Other embodiments encompass further details of the process, such as preferred feedstocks, catalysts, and operating conditions to provide but a few examples. Such other embodiments and details are hereinafter disclosed in the following discussion of various embodiments of the process.
BRIEF DESCRIPTION OF THE DRAWING
FIG. 1 is one exemplary flow scheme of a hydroprocessing method. FIG. 1 shows exemplary locations of the quench system in an overall hydroprocessing method.
FIG. 2 is more detailed schematic of one embodiment the quench header, quench arms, and quench spray devices where the spray devices are arranged in a rectangular type pattern.
FIG. 3 is more detailed schematic of one embodiment the quench header, quench arms, and quench spray devices where the spray devices are arranged in a linear type pattern.
FIG. 4 is more detailed schematic of one embodiment the quench header, quench arms, and quench spray devices where the spray devices are arranged in a circular type pattern.
FIG. 5 is more detailed schematic of one embodiment the quench header, quench arms, and quench spray devices where the spray devices are arranged in a linear-radial type pattern.
FIG. 6 is more detailed schematic of the counter current injection of the quench fluid into the hydroprocessing zone.
DETAILED DESCRIPTION
The methods described herein are particularly useful for hydroprocessing a hydrocarbonaceous feedstock containing hydrocarbons, and typically other organic materials, to produce a product containing hydrocarbons or other organic materials of lower average boiling point, lower average molecular weight, as well as reduced concentrations of contaminants, such as sulfur and nitrogen and the like. In one embodiment, the present hydroprocessing methods provide methods and apparatus for the sequential treatment of a feedstock utilizing multiple reaction zones, which may utilize a combination of sequential addition of feedstock to the process flow, a combination of substantially three-phase hydroprocessing reaction zones and substantially liquid phase reaction zones. The methods and apparatuses also utilize an initial hydrogen addition that provides all the hydrogen requirements for each of the reaction zones without the use of hydrogen sourced from a hydrogen recycle gas compressor. In other words, the hydrogen is not recycled within the hydroprocessing unit, but is supplied from outside the hydroprocessing unit. Consequently, the source of hydrogen is out of downstream communication with hydroprocessing reaction stages except perhaps through a make-up gas compressor. which is sourced from refinery wide hydrogen supply as opposed to a recycle gas compressor which would be within the hydroprocessing unit of the refinery. Some hydrogen excess from the hydroprocessing unit may be routed to the refinery-wide hydrogen supply. Accordingly, the hydrogen source is out of downstream communication with the hydroprocessing reaction zones but optionally through a make-up gas compressor. As used herein, the term “communication” means that material flow is operatively permitted between enumerated components. The term “downstream communication” means that at least a portion of material flowing to the component in downstream communication may operatively flow from the component with which it communicates. The term “upstream communication” means that at least a portion of the material flowing from the component in upstream communication may operatively flow to the component with which it communicates.

○ ○ ○ ○ ○

Study questions -
**A)** Decide whether each statement agrees with the hydroprocessing text. Answer yes or no for each, and quote the text's deciding words.
(i) FIG. 3 shows the spray devices arranged in a circular pattern.
(ii) The hydrogen is supplied from outside the hydroprocessing unit.
(iii) The term "communication" means that material flow is prohibited between enumerated components.
**B)** Using the hydroprocessing text, answer these questions:
(i) Which figure shows the counter current injection of the quench fluid into the hydroprocessing zone?
(ii) Which two contaminants are named as examples of those reduced in the product?
(iii) Through what kind of compressor may the hydrogen source optionally communicate with the hydroprocessing reaction zones?

Data below -
○ ○ ○ ○ ○

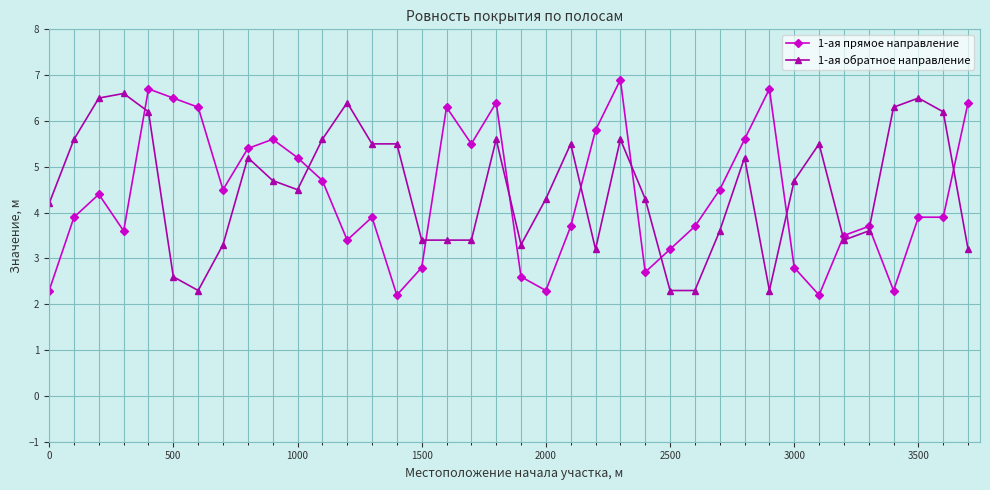

At how many categories does at least one series exceed 6?

14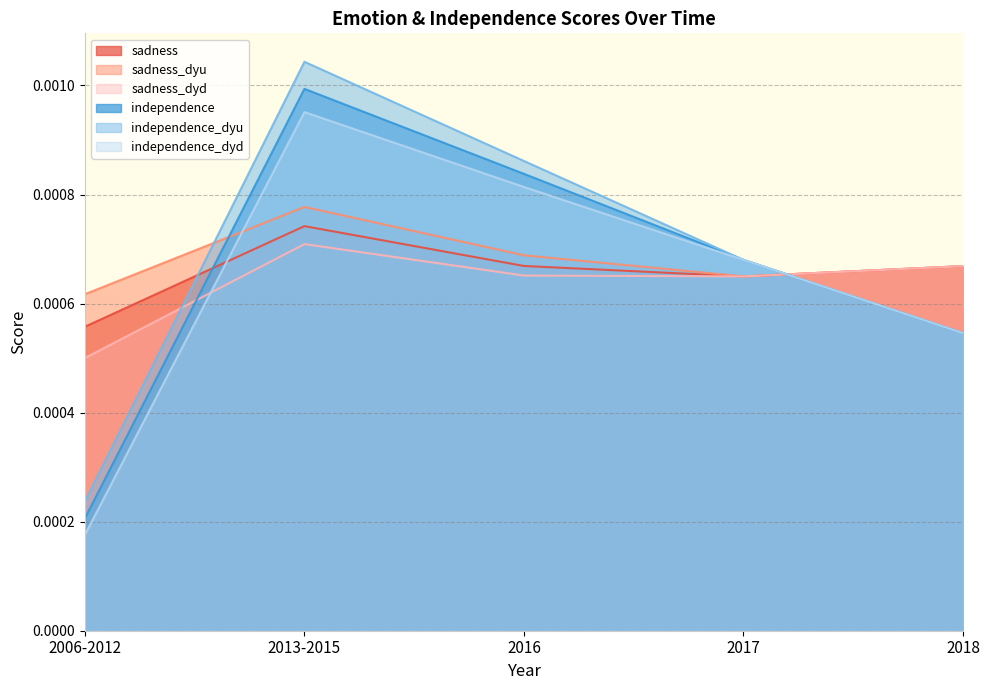

List the labels in order of sadness_dyd value, largest first.

2013-2015, 2018, 2016, 2017, 2006-2012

○ ○ ○ ○ ○

Answer list -
**A)**
(i) No: "where the spray devices are arranged in a linear type pattern"
(ii) Yes: "the hydrogen is not recycled within the hydroprocessing unit, but is supplied from outside the hydroprocessing unit"
(iii) No: "material flow is operatively permitted between enumerated components"

**B)**
(i) FIG. 6
(ii) Sulfur and nitrogen
(iii) A make-up gas compressor